Question on Probability - been way too long since college

In summary: I'm not sure how that applies to this table, but because there is the variable num_cont, I figured that represented the control subjects. That, and because it was always non-zero.But, maybe I'm wrong. Maybe I'm over-thinking this question and the associated data. But, I tried an alternate calculation and it yielded a probability of 1 / (1 + 0) = 1; a probability of 1.Clearly, my calculation is wrong. And, my presumption is probably wrong, even though the table data supports it. Maybe there can be a situation where num_case > 0 and num_cont = 0, but it never happens in the table. I'm sure that there is
  • #1
ckirmser
105
3
Summary: Probability of an event based on a data table

Good morning, all -

I'm working on a question involving obesity based on alcohol and tobacco consumption. The question is based on a table with five variables;

• (age) An age group (10-25, 26-50, 51-75, 76+)
• (alc) An alcohol consumption group in g/day (0-40, 41-80, 80-120, 121+)
• (tob) A tobacco consumption group in g/day (0-10, 11-20, 21-30, 31+)
• (num_case) A number of obese cases (X)
• (num_cont) A number of controls (Y)

The question is, "What is the probability that a subject in the highest alcohol consumption group is obese?"

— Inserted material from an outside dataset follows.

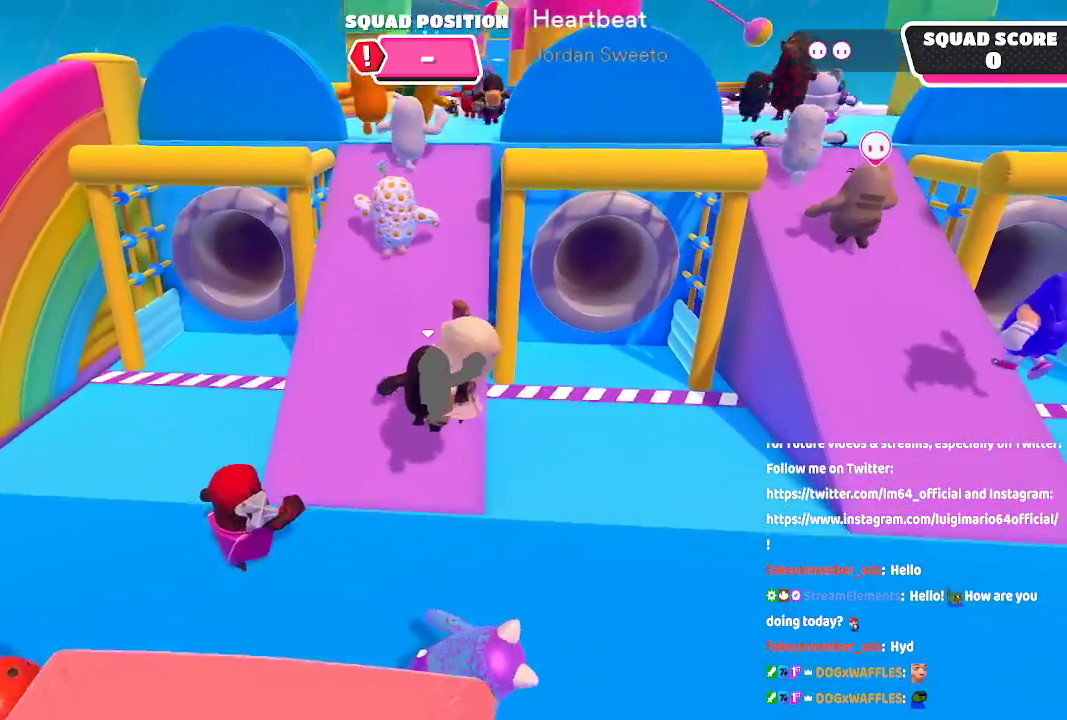
{"dt_ms": 500, "buttons": [], "left_stick": "up", "right_stick": "center", "button_events": []}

I figured the answer would be to first select only those rows in the table where alc = "121+". Then, from those, sum the num_case entries and divide that by the sum of num_case entries and the sum of the num_cont entries. In pseudocode;

WHERE alc = "121+"
SUM(num_case) / (SUM(num_case) + SUM(num_cont))

Apparently, this is not the answer, but I can't think of what else it might be.

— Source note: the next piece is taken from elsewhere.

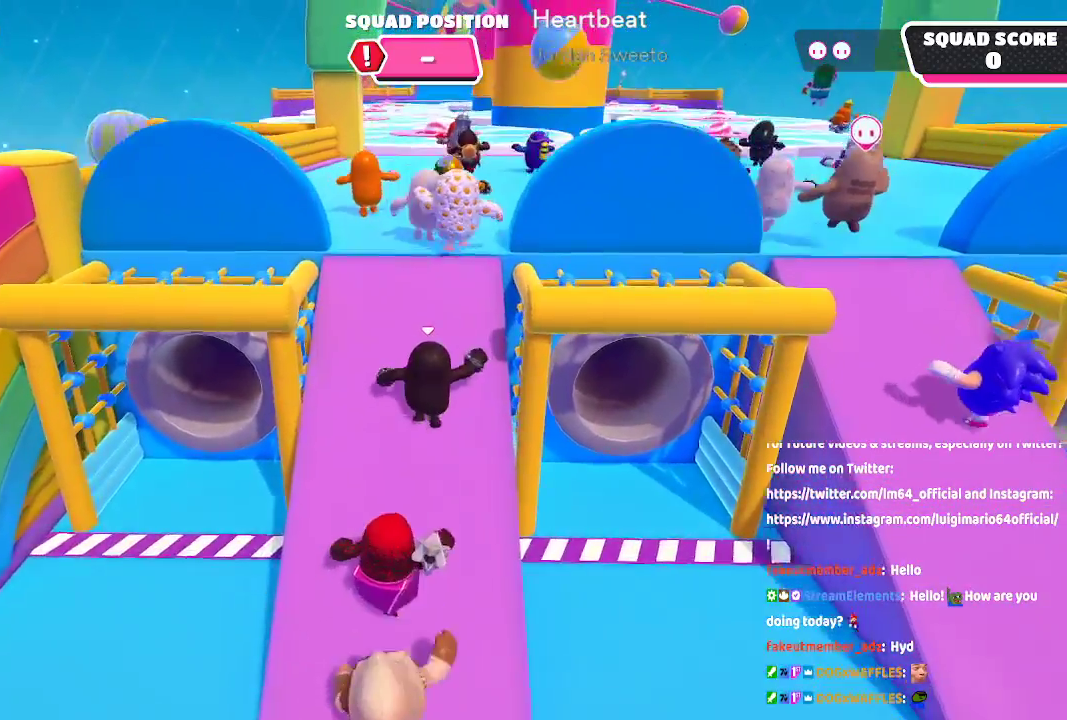
{"dt_ms": 500, "buttons": [], "left_stick": "up", "right_stick": "center", "button_events": []}
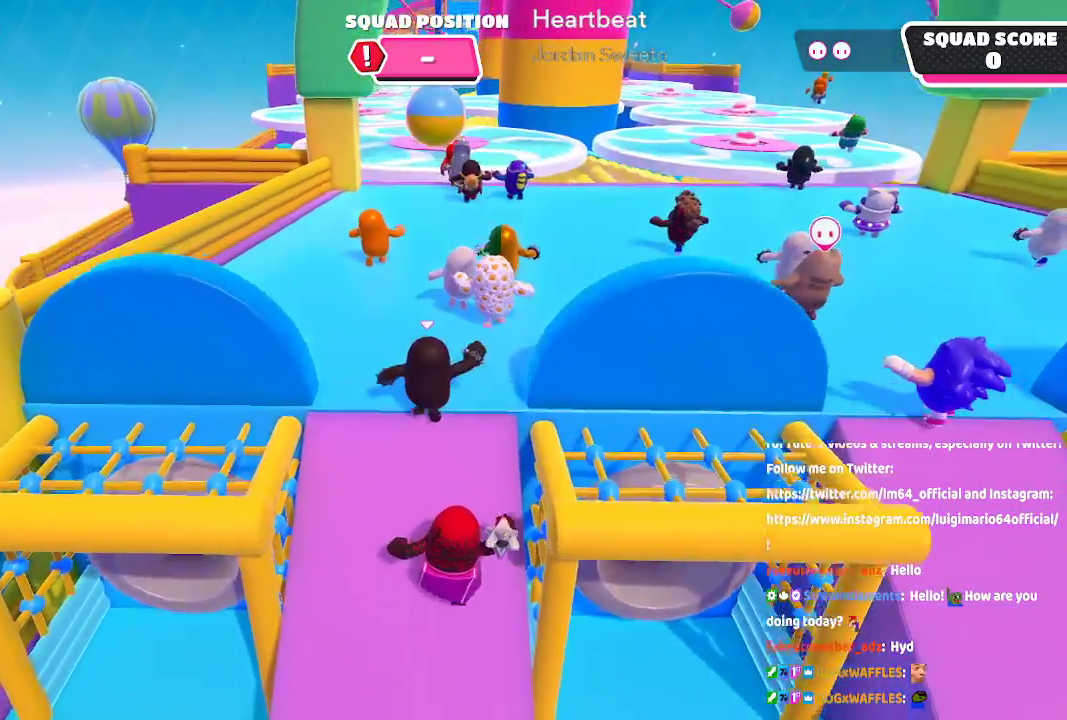
{"dt_ms": 500, "buttons": [], "left_stick": "up", "right_stick": "center", "button_events": []}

So, I was hoping someone here might be able to clear this mental roadblock for me.

Thanx in advance!
 
Physics news on Phys.org
  • #2
ckirmser said:
Summary: Probability of an event based on a data table

Good morning, all -

I'm working on a question involving obesity based on alcohol and tobacco consumption. The question is based on a table with five variables;

• (age) An age group (10-25, 26-50, 51-75, 76+)
• (alc) An alcohol consumption group in g/day (0-40, 41-80, 80-120, 121+)
• (tob) A tobacco consumption group in g/day (0-10, 11-20, 21-30, 31+)
• (num_case) A number of obese cases (X)
• (num_cont) A number of controls (Y)

The question is, "What is the probability that a subject in the highest alcohol consumption group is obese?"

I figured the answer would be to first select only those rows in the table where alc = "121+". Then, from those, sum the num_case entries and divide that by the sum of num_case entries and the sum of the num_cont entries. In pseudocode;

WHERE alc = "121+"
SUM(num_case) / (SUM(num_case) + SUM(num_cont))

Apparently, this is not the answer, but I can't think of what else it might be.

So, I was hoping someone here might be able to clear this mental roadblock for me.

Thanx in advance!
What happens with your calculation if there is only one subject in the highest alcolol group and they are obese?
 
  • #3
I made the presumption - since there was no guidance otherwise and the table data bears this out - that the num_cont value is never 0; there is always at least one control.

So, presumably, your scenario couldn't happen. If there is only one subject in a row, that subject must be a control value because num_cont != 0, not an obese value. But, if it can happen, then my calculation would yield 1 / (1 + 0) = 1; a probability of 1.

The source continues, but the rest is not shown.